## EXERCISE GOAL
Collect every line in the records below that contains the word "CROSS".

Start of LISTED RECORDS

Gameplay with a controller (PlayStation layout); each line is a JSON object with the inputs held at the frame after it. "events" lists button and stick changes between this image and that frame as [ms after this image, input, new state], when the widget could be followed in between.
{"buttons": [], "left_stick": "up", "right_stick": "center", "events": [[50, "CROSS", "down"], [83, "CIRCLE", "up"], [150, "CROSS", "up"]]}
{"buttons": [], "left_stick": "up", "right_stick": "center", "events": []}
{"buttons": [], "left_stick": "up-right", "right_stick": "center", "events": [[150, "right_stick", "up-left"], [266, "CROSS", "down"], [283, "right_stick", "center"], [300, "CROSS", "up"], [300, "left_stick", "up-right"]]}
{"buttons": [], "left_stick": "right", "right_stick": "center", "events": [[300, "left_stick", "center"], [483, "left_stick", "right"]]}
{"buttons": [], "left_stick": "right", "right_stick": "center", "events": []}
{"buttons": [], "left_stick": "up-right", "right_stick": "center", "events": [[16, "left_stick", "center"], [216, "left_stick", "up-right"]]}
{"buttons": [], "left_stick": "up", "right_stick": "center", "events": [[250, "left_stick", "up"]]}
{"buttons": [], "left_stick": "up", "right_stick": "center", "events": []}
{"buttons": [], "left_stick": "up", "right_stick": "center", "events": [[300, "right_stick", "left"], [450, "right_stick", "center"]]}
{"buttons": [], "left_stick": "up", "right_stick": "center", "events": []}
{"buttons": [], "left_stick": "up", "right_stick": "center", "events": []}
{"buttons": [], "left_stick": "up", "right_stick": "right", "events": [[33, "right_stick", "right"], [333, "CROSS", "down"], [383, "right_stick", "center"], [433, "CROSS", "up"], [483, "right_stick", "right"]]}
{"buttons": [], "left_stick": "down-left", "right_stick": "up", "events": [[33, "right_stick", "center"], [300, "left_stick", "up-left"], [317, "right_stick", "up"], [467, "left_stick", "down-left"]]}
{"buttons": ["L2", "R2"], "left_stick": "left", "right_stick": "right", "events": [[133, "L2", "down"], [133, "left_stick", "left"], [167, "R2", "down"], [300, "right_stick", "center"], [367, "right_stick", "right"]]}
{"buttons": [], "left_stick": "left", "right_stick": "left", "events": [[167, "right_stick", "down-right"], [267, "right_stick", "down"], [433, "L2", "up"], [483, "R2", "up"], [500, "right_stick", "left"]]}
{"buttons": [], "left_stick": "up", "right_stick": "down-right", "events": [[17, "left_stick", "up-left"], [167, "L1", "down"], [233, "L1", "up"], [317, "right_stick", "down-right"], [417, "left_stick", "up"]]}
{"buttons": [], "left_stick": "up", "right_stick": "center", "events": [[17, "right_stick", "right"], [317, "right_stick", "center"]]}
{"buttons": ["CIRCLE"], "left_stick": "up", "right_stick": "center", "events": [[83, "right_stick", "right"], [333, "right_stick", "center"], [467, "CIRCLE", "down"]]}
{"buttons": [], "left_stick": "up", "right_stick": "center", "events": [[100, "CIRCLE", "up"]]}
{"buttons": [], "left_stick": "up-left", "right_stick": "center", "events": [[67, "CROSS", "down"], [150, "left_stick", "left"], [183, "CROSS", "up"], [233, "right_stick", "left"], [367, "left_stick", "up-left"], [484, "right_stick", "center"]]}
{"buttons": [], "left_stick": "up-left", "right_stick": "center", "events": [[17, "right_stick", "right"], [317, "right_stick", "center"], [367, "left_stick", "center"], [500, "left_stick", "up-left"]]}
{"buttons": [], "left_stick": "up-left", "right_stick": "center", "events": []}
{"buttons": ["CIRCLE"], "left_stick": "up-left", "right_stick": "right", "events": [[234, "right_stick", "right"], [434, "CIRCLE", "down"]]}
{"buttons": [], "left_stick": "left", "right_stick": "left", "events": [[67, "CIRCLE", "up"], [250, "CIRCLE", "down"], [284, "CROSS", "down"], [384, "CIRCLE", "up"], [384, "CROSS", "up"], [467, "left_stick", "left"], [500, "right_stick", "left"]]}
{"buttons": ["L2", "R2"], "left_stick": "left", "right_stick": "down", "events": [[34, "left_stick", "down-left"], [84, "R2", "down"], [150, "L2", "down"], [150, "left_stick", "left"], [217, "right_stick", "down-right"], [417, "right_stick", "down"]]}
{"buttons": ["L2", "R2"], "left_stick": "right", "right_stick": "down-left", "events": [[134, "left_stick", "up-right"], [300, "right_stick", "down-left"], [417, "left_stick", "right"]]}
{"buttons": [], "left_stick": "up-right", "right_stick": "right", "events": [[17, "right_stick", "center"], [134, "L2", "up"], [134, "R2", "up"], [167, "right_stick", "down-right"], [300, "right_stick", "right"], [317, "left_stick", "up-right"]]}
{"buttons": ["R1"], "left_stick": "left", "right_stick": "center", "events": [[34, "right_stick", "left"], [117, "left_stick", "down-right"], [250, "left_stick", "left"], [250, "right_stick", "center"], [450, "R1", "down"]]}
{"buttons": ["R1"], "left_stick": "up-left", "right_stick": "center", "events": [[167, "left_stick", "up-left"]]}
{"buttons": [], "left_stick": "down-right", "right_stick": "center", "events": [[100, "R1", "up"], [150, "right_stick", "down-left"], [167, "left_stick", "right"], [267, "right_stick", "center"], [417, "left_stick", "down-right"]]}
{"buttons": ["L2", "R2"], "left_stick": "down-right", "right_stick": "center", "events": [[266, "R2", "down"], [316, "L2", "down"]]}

End of LISTED RECORDS

## REPLY
{"buttons": [], "left_stick": "up", "right_stick": "center", "events": [[50, "CROSS", "down"], [83, "CIRCLE", "up"], [150, "CROSS", "up"]]}
{"buttons": [], "left_stick": "up-right", "right_stick": "center", "events": [[150, "right_stick", "up-left"], [266, "CROSS", "down"], [283, "right_stick", "center"], [300, "CROSS", "up"], [300, "left_stick", "up-right"]]}
{"buttons": [], "left_stick": "up", "right_stick": "right", "events": [[33, "right_stick", "right"], [333, "CROSS", "down"], [383, "right_stick", "center"], [433, "CROSS", "up"], [483, "right_stick", "right"]]}
{"buttons": [], "left_stick": "up-left", "right_stick": "center", "events": [[67, "CROSS", "down"], [150, "left_stick", "left"], [183, "CROSS", "up"], [233, "right_stick", "left"], [367, "left_stick", "up-left"], [484, "right_stick", "center"]]}
{"buttons": [], "left_stick": "left", "right_stick": "left", "events": [[67, "CIRCLE", "up"], [250, "CIRCLE", "down"], [284, "CROSS", "down"], [384, "CIRCLE", "up"], [384, "CROSS", "up"], [467, "left_stick", "left"], [500, "right_stick", "left"]]}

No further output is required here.